Light fixtures were left broken in the house. (Pic KPIX).
“Where do you even begin?” she asked the reporter, after opening the door to find her home had been destroyed.
“They just smashed the house. Glass is broken here, broken chandeliers, how do you get it off the ceiling unless you swung from it or something?” she continued, claiming that there were also used condoms, smashed-in walls and broken bannisters.
Reports have since blamed the damage on the group of Irish students.

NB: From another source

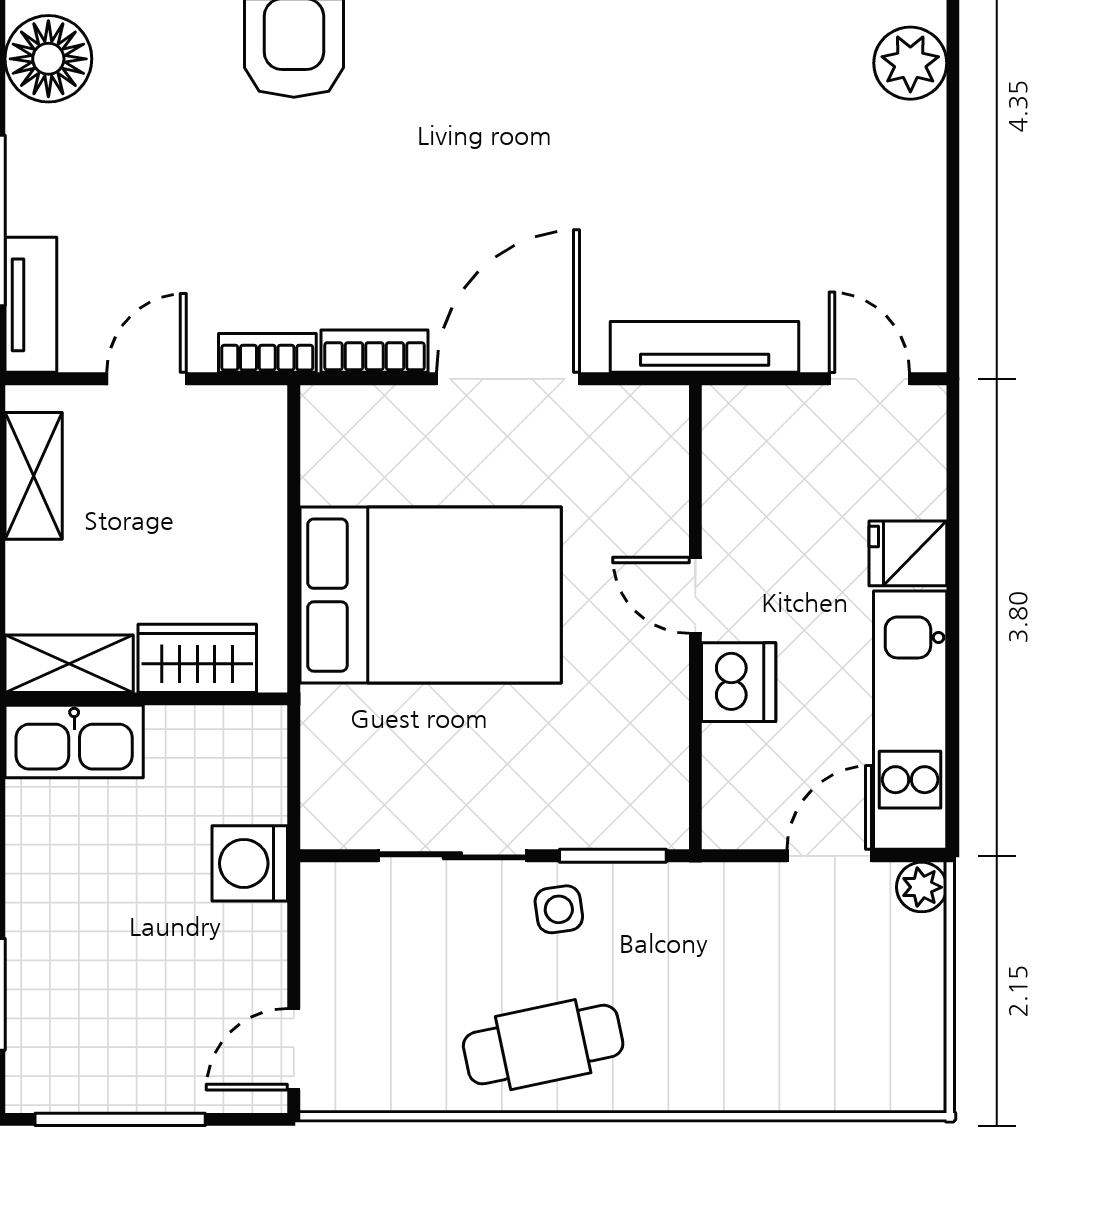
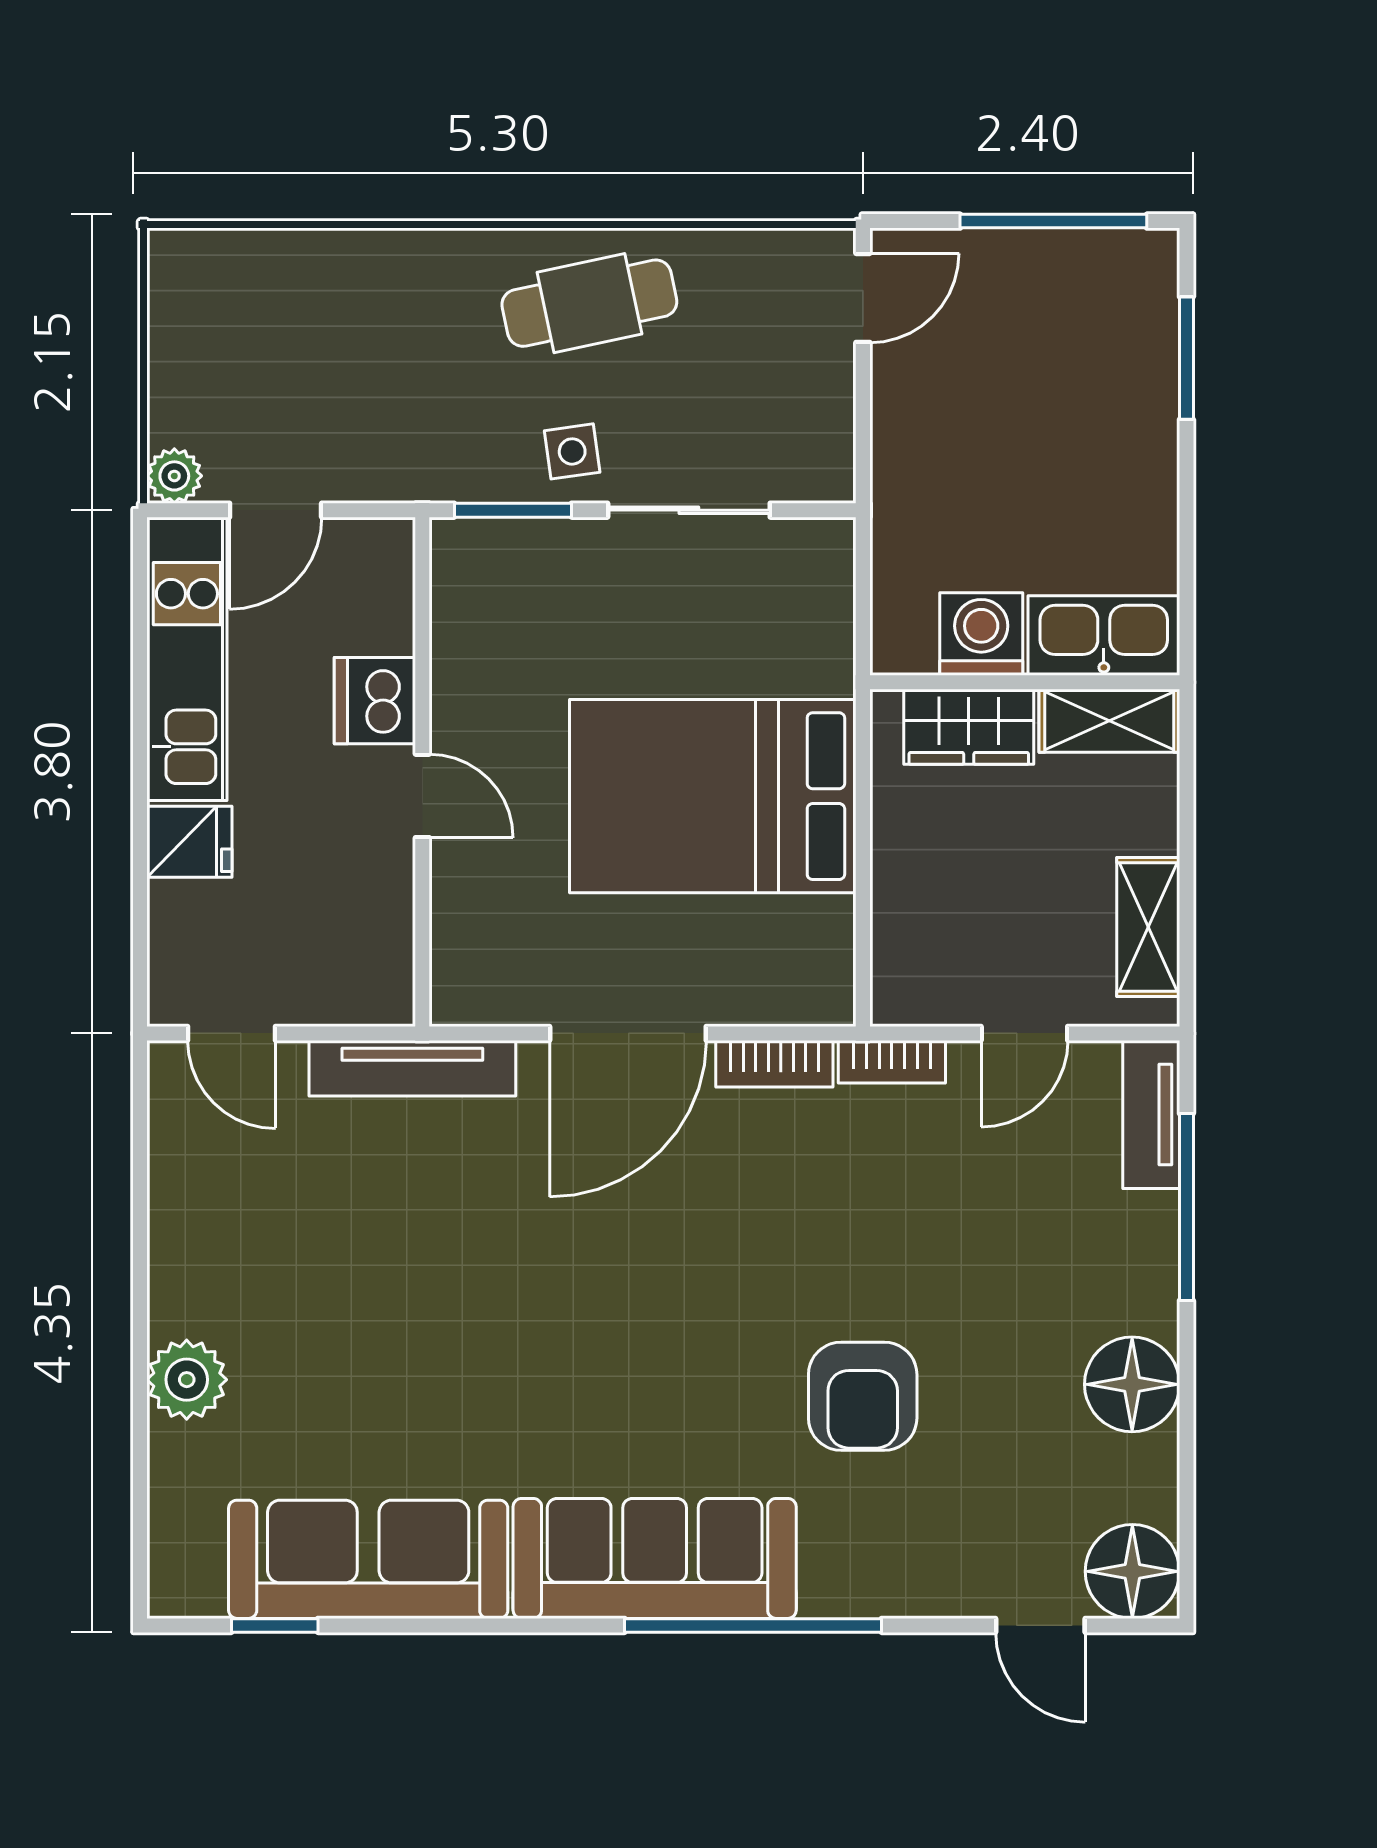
washing machine: (250, 863) -> (981, 634), moved, turned -90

Landlady, Rita, who came to the United States originally as a working holiday student added that she rented the house to the students trying to be nice, to give them a break in the country's most expensive rental market.
It is believed that a golf club was used to do a lot of the damage.
“I was doing it (renting the house) to be nice. This is mini terrorism. This is an act of terrorism on me, on my house. How drunk, angry and violent would you have to be? I have nothing personal against them, but I want to at least recover the damage they’ve done."
The damage is believed to be worth tens of thousands of dollars, and it has been reported that some of the students have been in touch with the landlady offering to repay her - though this has yet to be confirmed.
CBS then go on to report that the students “have all gone back to Ireland, having left their mess in San Francisco.”
The smashing of the US house by Irish students is shocking deplorable & unacceptable however not representative of our young Irish abroad.
— Charlie Flanagan (@CharlieFlanagan) September 21, 2014
In response, the Irish Embassy told CBS that every effort would be made to account for the damages and the offending students could be prohibited from returning to the US in future.